#What is the significance of AI reliability?
AI hallucinations, or instances where artificial intelligence confidently generates incorrect information, have become a serious concern for many industries. A San Francisco-based startup has recently garnered attention by securing $9 million in seed funding to address this issue. Founded by Peter Elias, the company is dedicated to developing a system that significantly enhances AI reliability.
The funding round was led by a prominent venture capital firm, signaling strong confidence in the startup's vision. The aim is to create a reliability layer for AI systems, which works to identify and rectify factual errors before any misleading information is presented to users.
#How does Probably aim to achieve high accuracy?
The startup is targeting an impressive accuracy rate of 99.99 percent for tasks that require precise information. In simple terms, this means out of every 10,000 responses, the system intends to deliver at most one incorrect answer. This high level of accuracy is crucial in fields where precision is non-negotiable, such as healthcare and finance.
To achieve these ambitious goals, Probably employs a method that incorporates deterministic validators around language models. Initially, a large language model generates a response; then, the validation layer verifies this answer against reliable data to ensure accuracy before providing it to users. Every response includes citations and detailed audit trails, meeting both user needs and regulatory compliance.
#What are the advantages of using smaller models?
Interestingly, the technology developed by Probably relies on models that are four tiers below the latest frontier models. By optimizing smaller models for reliability rather than using larger ones for improved accuracy, the company hopes to deliver equivalent results at a significantly lower cost.

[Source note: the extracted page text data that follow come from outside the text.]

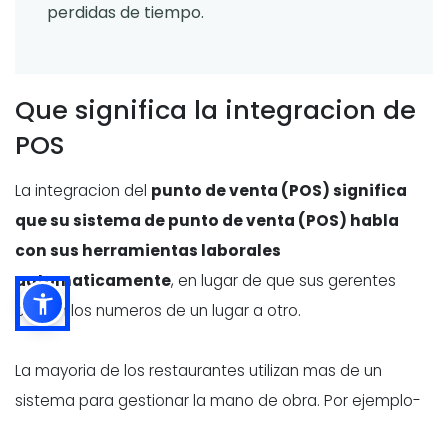
perdidas de tiempo.
Que significa la integracion de
POS
La integracion del
punto de venta (POS) significa
que su sistema de punto de venta (POS) habla
con sus herramientas laborales
automaticamente
, en lugar de que sus gerentes
copien los numeros de un lugar a otro.
La mayoria de los restaurantes utilizan mas de un
sistema para gestionar la mano de obra. Por ejemplo-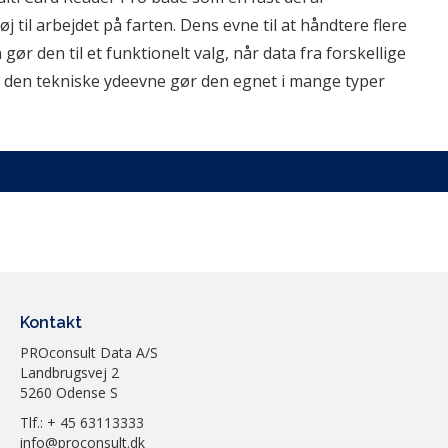
il arbejdet på farten. Dens evne til at håndtere flere 
r den til et funktionelt valg, når data fra forskellige 
g den tekniske ydeevne gør den egnet i mange typer 
TILB-136-38
Sandberg
Kortlæser
Kontakt
PROconsult Data A/S
136-38
Landbrugsvej 2
5260 Odense S
0,5 kg
Tlf.: + 45 63113333
info@proconsult.dk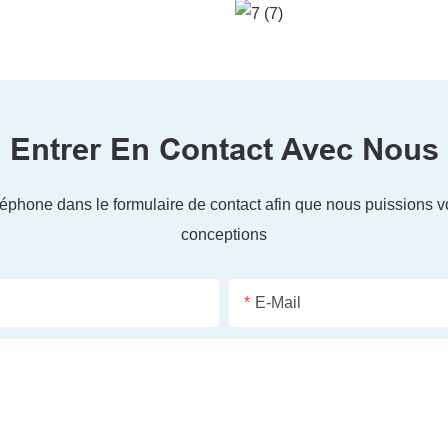
Entrer En Contact Avec Nous
éphone dans le formulaire de contact afin que nous puissions 
conceptions
E-Mail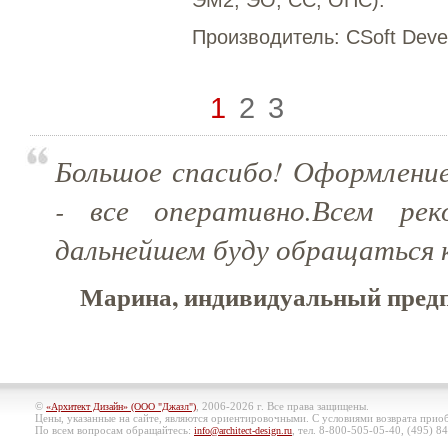
ЭМ2, ЭО, СС, ОПС).
Производитель:
CSoft Deve
1
2
3
Большое спасибо! Оформление
- все оперативно.Всем рек
дальнейшем буду обращаться 
Марина, индивидуальный предп
©
, 2006-2026 г. Все права защищены.
«Архитект Дизайн» (ООО "Джазл")
Цены, указанные на сайте, являются ориентировочными. С условиями возврата при
По всем вопросам обращайтесь:
, тел. 8-800-505-05-40, (495)
84
info@architect-design.ru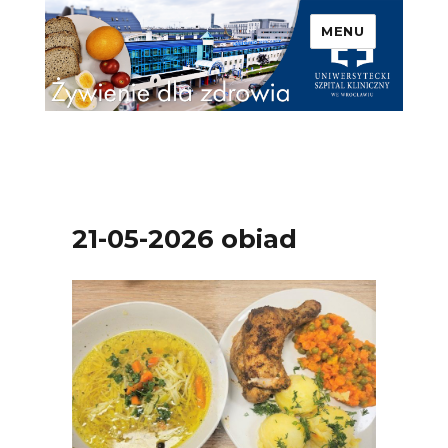
MENU
Uniwersytecki Szpital
Kliniczny we Wrocławiu –
Żywienie dla zdrowia
21-05-2026 obiad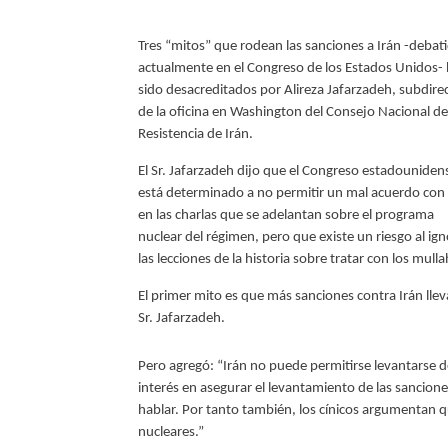
Tres “mitos” que rodean las sanciones a Irán -debat
actualmente en el Congreso de los Estados Unidos-
sido desacreditados por Alireza Jafarzadeh, subdire
de la oficina en Washington del Consejo Nacional de
Resistencia de Irán.
El Sr. Jafarzadeh dijo que el Congreso estadouniden
está determinado a no permitir un mal acuerdo con 
en las charlas que se adelantan sobre el programa
nuclear del régimen, pero que existe un riesgo al ign
las lecciones de la historia sobre tratar con los mull
El primer mito es que más sanciones contra Irán llev
Sr. Jafarzadeh.
Pero agregó: “Irán no puede permitirse levantarse 
interés en asegurar el levantamiento de las sanciones
hablar. Por tanto también, los cínicos argumentan qu
nucleares.”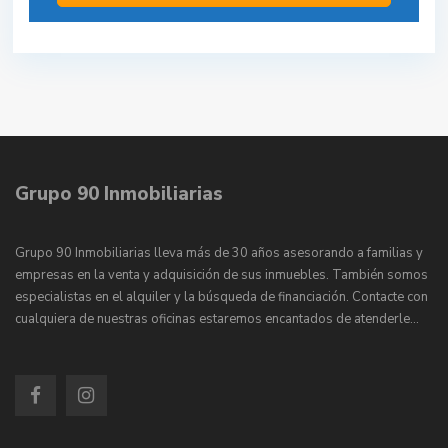
Grupo 90 Inmobiliarias
Grupo 90 Inmobiliarias lleva más de 30 años asesorando a familias y
empresas en la venta y adquisición de sus inmuebles. También somos
especialistas en el alquiler y la búsqueda de financiación. Contacte con
cualquiera de nuestras oficinas estaremos encantados de atenderle…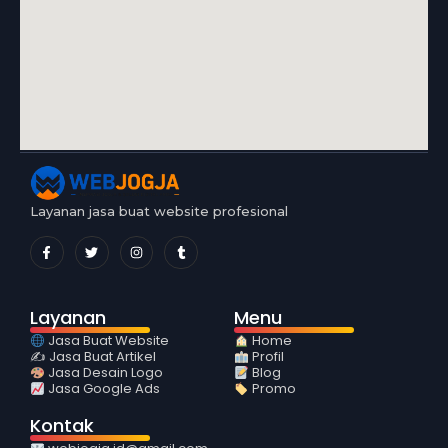
Layanan jasa buat website profesional
Layanan
Menu
Jasa Buat Website
Home
✍️ Jasa Buat Artikel
Profil
Jasa Desain Logo
Blog
Jasa Google Ads
Promo
Kontak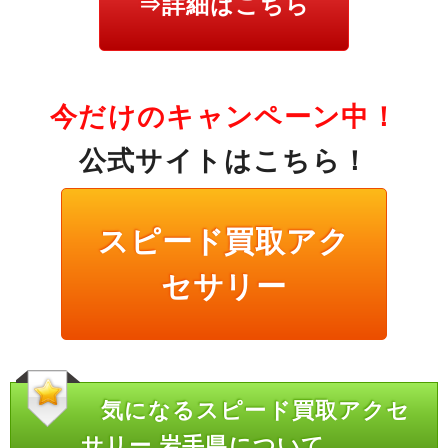
⇒詳細はこちら
今だけのキャンペーン中！
公式サイトはこちら！
スピード買取アク
セサリー
気になるスピード買取アクセ
サリー 岩手県について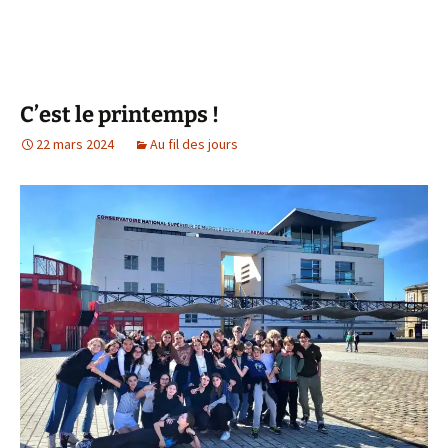
C’est le printemps !
22 mars 2024
Au fil des jours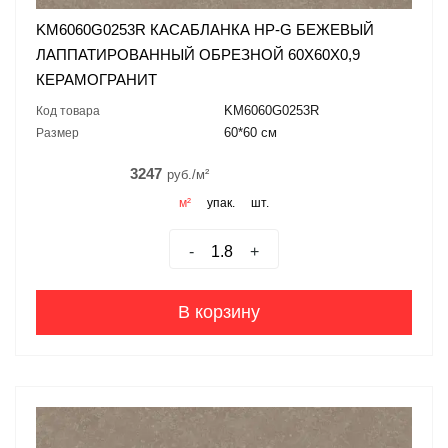
KM6060G0253R КАСАБЛАНКА HP-G БЕЖЕВЫЙ
ЛАППАТИРОВАННЫЙ ОБРЕЗНОЙ 60X60X0,9
КЕРАМОГРАНИТ
KM6060G0253R
Код товара
60*60 см
Размер
3247
руб./м²
м²
упак.
шт.
-
+
В корзину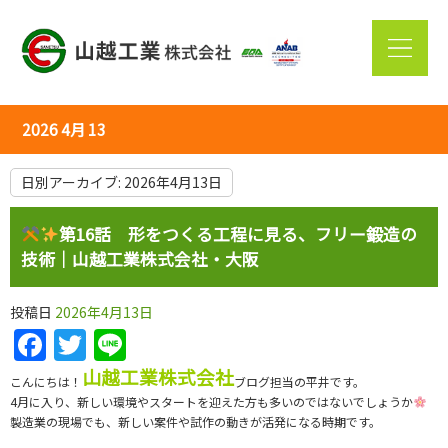
2026 4月 13
日別アーカイブ:
2026年4月13日
第16話 形をつくる工程に見る、フリー鍛造の
技術｜山越工業株式会社・大阪
投稿日
2026年4月13日
Facebook
Twitter
Line
山越工業株式会社
こんにちは！
ブログ担当の平井です。
4月に入り、新しい環境やスタートを迎えた方も多いのではないでしょうか
製造業の現場でも、新しい案件や試作の動きが活発になる時期です。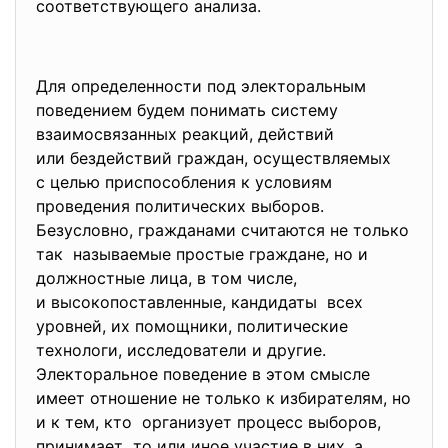
соответствующего анализа.
Для определенности под электоральным
поведением будем понимать систему
взаимосвязанных реакций, действий
или бездействий граждан, осуществляемых
с целью приспособления к условиям
проведения политических выборов.
Безусловно, гражданами считаются не только
так называемые простые граждане, но и
должностные лица, в том числе,
и высокопоставленные, кандидаты всех
уровней, их помощники, политические
технологи, исследователи и другие.
Электоральное поведение в этом смысле
имеет отношение не только к избирателям, но
и к тем, кто организует процесс выборов,
принимает то или иное участие в них, а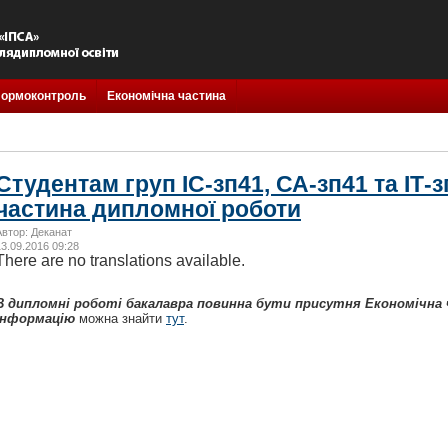
ормоконтроль
Економічна частина
Студентам груп ІС-зп41, СА-зп41 та ІТ-
частина дипломної роботи
Автор: Деканат
13.09.2016 09:28
There are no translations available.
В дипломні роботі бакалавра повинна бути присутня Економічна
інформацію
можна знайти
тут
.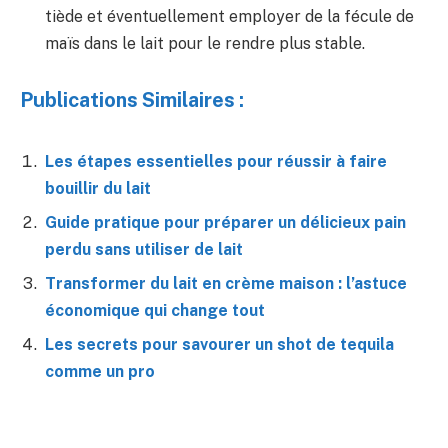
tiède et éventuellement employer de la fécule de
maïs dans le lait pour le rendre plus stable.
Publications Similaires :
Les étapes essentielles pour réussir à faire
bouillir du lait
Guide pratique pour préparer un délicieux pain
perdu sans utiliser de lait
Transformer du lait en crème maison : l’astuce
économique qui change tout
Les secrets pour savourer un shot de tequila
comme un pro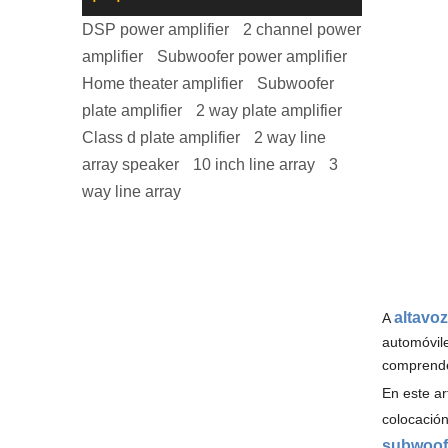
DSP power amplifier
2 channel power
amplifier
Subwoofer power amplifier
Home theater amplifier
Subwoofer
plate amplifier
2 way plate amplifier
Class d plate amplifier
2 way line
array speaker
10 inch line array
3
way line array
altavo
A
automóvile
comprende
En este ar
colocación
subwoofe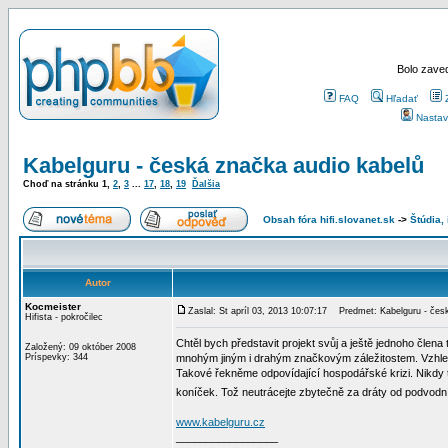
Bolo zaved
FAQ
Hľadať
Nastav
Kabelguru - česká značka audio kabelů
Choď na stránku
1
,
2
,
3
...
17
,
18
,
19
Ďalšia
Obsah fóra hifi.slovanet.sk
->
Štúdia,
Autor
Kocmeister
Zaslal: St apríl 03, 2013 10:07:17
Predmet: Kabelguru - česk
Hifista - pokročilec
Chtěl bych představit projekt svůj a ještě jednoho člena
Založený: 09 október 2008
Príspevky: 344
mnohým jiným i drahým značkovým záležitostem. Vzhled 
Takové řekněme odpovídající hospodářské krizi. Nikdy t
koníček. Tož neutrácejte zbytečně za dráty od podvod
www.kabelguru.cz
_________________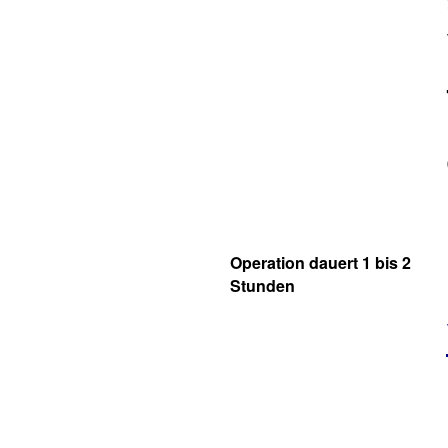
Operation dauert 1 bis 2
Stunden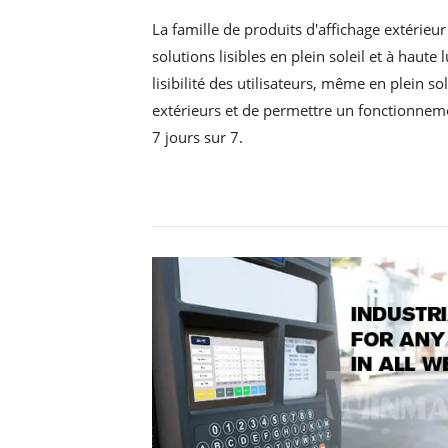
La famille de produits d'affichage extérie
solutions lisibles en plein soleil et à haute
lisibilité des utilisateurs, même en plein s
extérieurs et de permettre un fonctionneme
7 jours sur 7.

Another key benefit is that this system can operate on local hardware. This capability reduces expenses associated with token usage and ensures that sensitive financial or healthcare data can remain on-premises, thereby enhancing security.
#What is Probably's first product offering?
Probably is launching a data science tool as its inaugural product. This innovative tool enables users to derive reliable insights from complex datasets. It allows non-technical users to engage with data effectively, retrieving accurate, cited answers without needing extensive knowledge of intricate data architectures. This product bridges the gap between powerful data analysis and accessibility, empowering a broader range of individuals to harness the power of data responsibly.